Verizon blames Hurricane Sandy, other issues for not completing NYC FiOS build out on time

Verizon (NYSE: VZ) may see New York City as one of its key growth markets for FiOS, but it looks like it won't meet its June 30, 2014 deadline to fulfill its promise of building out its fiber to the premises (FTTP) network throughout the entire city.

In a 2008 franchise agreement it signed with the city, Verizon said it would wire every part of the five boroughs with FTTP network facilities by the end of June. The telco added that once the fiber was installed along a street it would be able to deliver FiOS to any customer who wanted it within six months to a year.

However, a number of issues have prevented Verizon from meeting its build-out goals.

It blames weather issues, including 2012's Superstorm Sandy—a storm that drove it to replace much of its downtown copper infrastructure with fiber—Hurricane Irene in 2011, and a union strike, for not being able to meet its obligation on time.

In addition, the service provider claimed that the city's landlords put up too many barriers to roll out the service.

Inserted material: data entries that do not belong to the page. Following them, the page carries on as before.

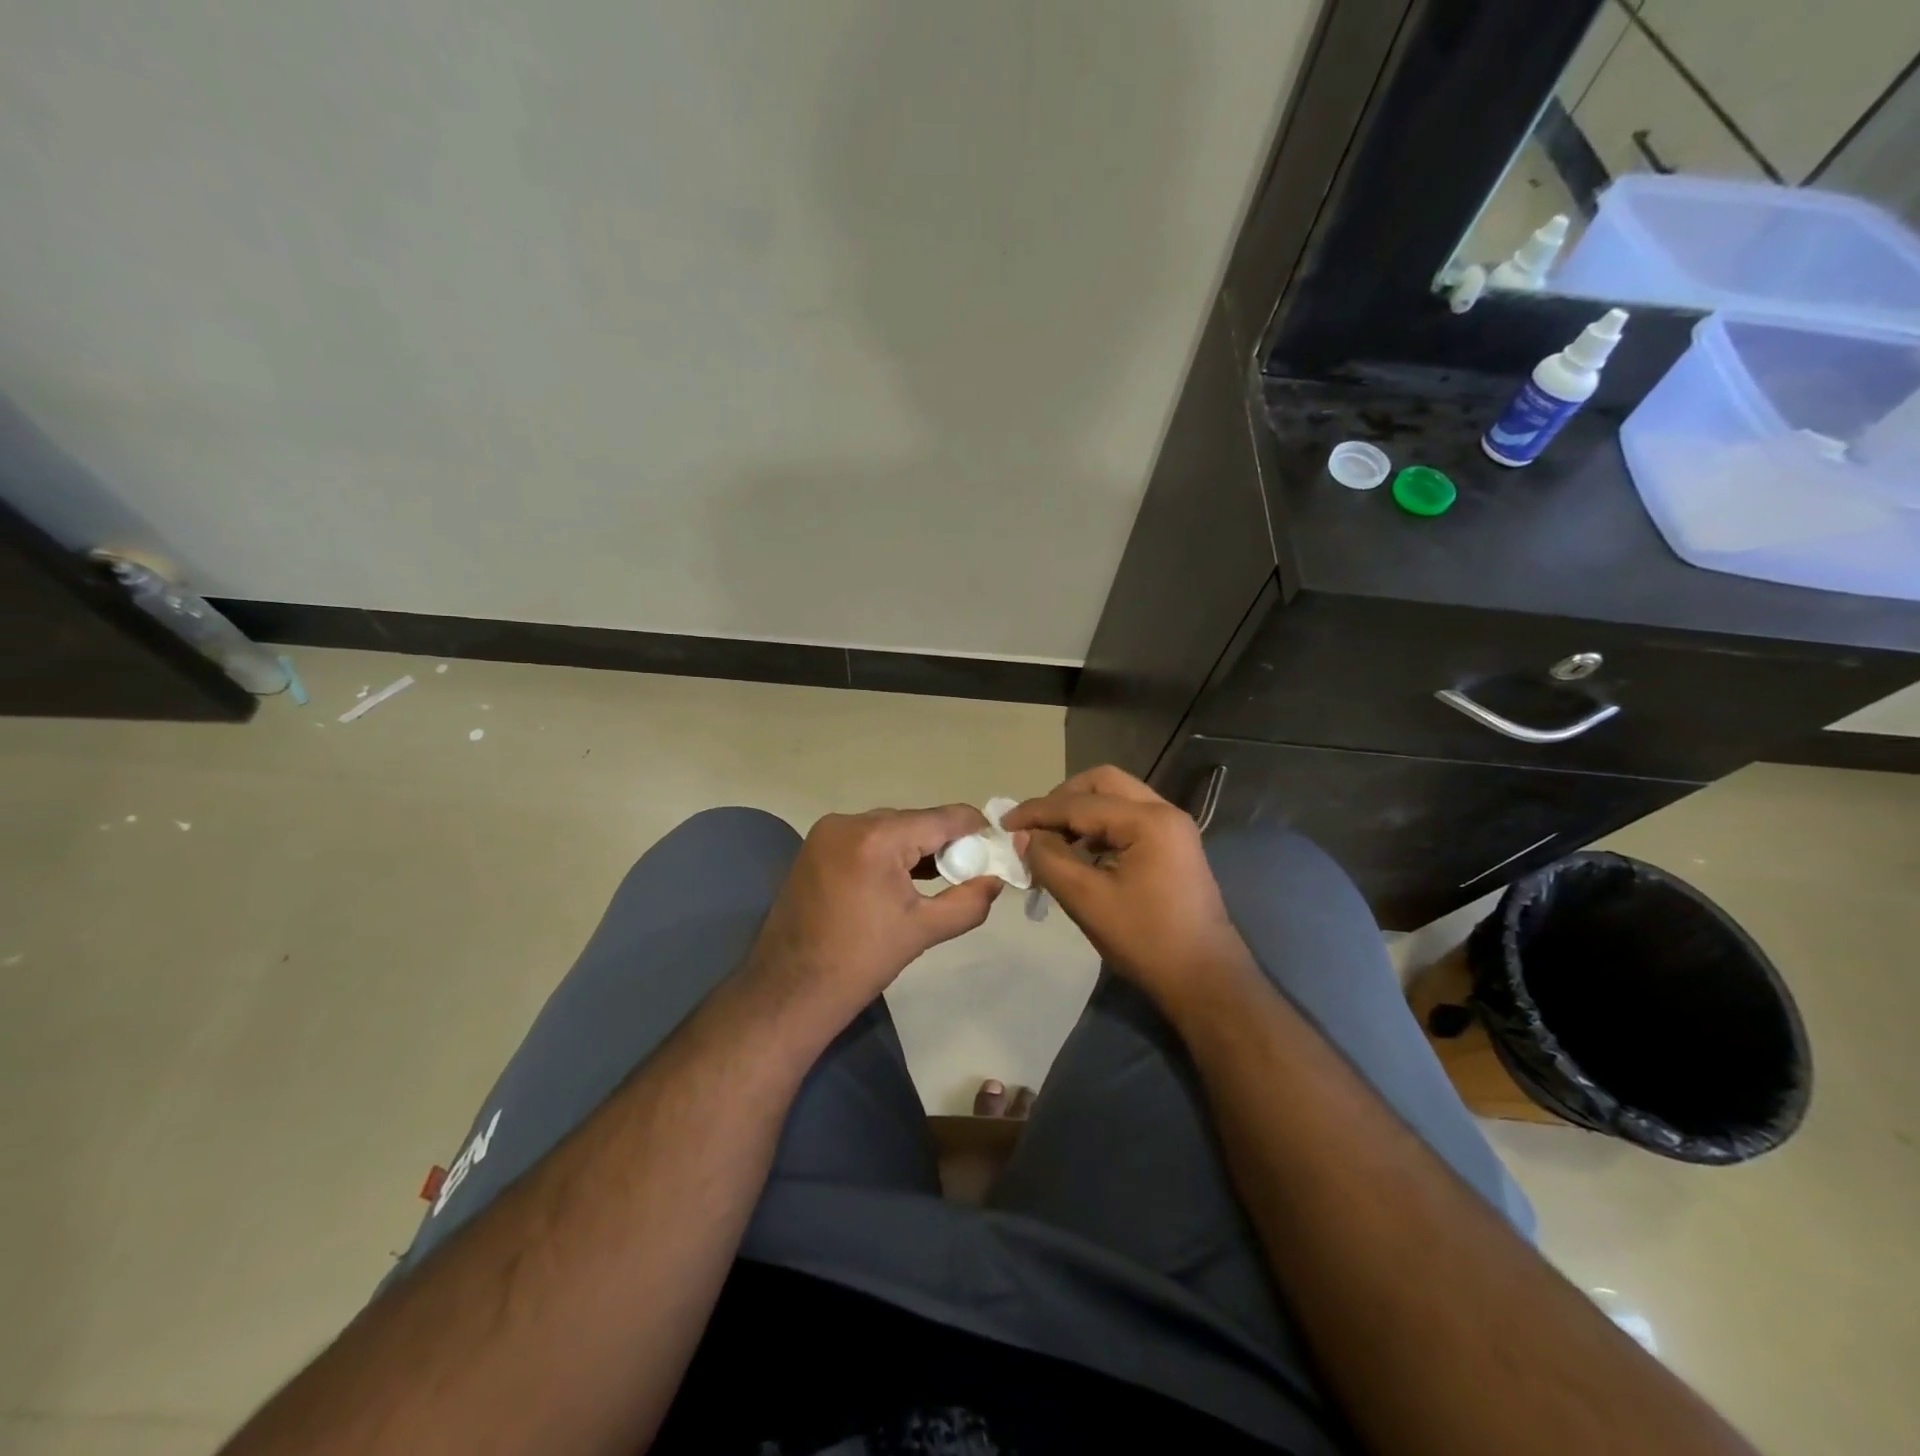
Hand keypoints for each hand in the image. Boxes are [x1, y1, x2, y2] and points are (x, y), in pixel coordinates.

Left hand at [747, 805, 1003, 1024]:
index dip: (975, 829)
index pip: (942, 818)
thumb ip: (968, 902)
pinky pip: (865, 837)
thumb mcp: (923, 931)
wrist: (789, 989)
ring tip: (940, 876)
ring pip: (889, 828)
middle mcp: (850, 822)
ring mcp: (827, 832)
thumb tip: (995, 880)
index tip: (996, 846)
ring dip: (915, 847)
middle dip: (944, 842)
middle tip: (969, 869)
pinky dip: (888, 851)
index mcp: (877, 838)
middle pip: (915, 821)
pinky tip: (902, 877)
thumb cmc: (860, 962)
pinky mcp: (815, 846)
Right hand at [1004, 766, 1253, 1006]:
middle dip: (1062, 799)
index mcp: (1148, 821)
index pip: (1079, 803)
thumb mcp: (1087, 900)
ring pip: (1116, 799)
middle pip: (1102, 784)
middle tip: (1034, 826)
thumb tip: (1024, 837)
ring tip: (1051, 842)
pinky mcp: (1172, 847)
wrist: (1204, 981)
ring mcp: (1172, 828)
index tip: (1004, 823)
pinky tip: (1079, 855)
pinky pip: (1128, 821)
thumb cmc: (1145, 940)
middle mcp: (1164, 812)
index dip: (1037, 811)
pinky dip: (1099, 829)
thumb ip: (1050, 860)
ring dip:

According to a New York World report, Verizon "filed petitions with state regulators alleging that owners of 219 buildings in the five boroughs housing 26,000 apartments have prevented crews from coming in to wire the premises."

However, one landlord said that he decided to block Verizon's new expansion effort because after earlier projects "they never came back to fix the holes that were drilled, fix the boxes they installed, and put molding on their respective wires."

Verizon said that while they acknowledge they missed their deadline, they plan to implement a "microtrenching" installation approach to get fiber into homes.

One of the other controversial issues that has arisen is that the telco will not provide the city with maps that show where it has laid fiber, claiming that it is information it does not want its cable competitors like Cablevision and Time Warner Cable to see. However, New York City mayor Bill de Blasio says that the lack of information has fueled concerns that the telco has focused its attention on serving upscale neighborhoods.

At the same time, most residents don't know if they are eligible to get FiOS.  

"Consumers don't know whether this deadline applies to their building, because they can't easily tell whether it has been 'passed' by fiber," Charles Fraser, general counsel for the city's Department of Information Technology & Telecommunications (DoITT) told Crain'sNewYork.com. "And from anecdotes we're hearing, we're increasingly concerned that Verizon has not made that information comprehensively and accurately available to its own customer-service operations."

Verizon denies it is discriminating against low-income areas and blames what it says is an outdated deployment model.

"Logically, we would like to build as quickly as possible and satisfy customer demand," said Chris Levendos, vice president of national operations at Verizon and an architect of the FiOS network. "The challenges we've had over the last couple of years are because the process is inefficient, and we're focused on fixing that."